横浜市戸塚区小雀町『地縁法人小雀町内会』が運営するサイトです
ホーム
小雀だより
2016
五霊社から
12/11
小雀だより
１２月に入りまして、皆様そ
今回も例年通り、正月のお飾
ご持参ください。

Exercise description
The records given above are to be repeated in full, exactly.

Result
横浜市戸塚区小雀町『地縁法人小雀町内会』が運営するサイトです
ホーム
小雀だより
2016
五霊社から
12/11
小雀だより
１２月に入りまして、皆様そ
今回も例年通り、正月のお飾
ご持参ください。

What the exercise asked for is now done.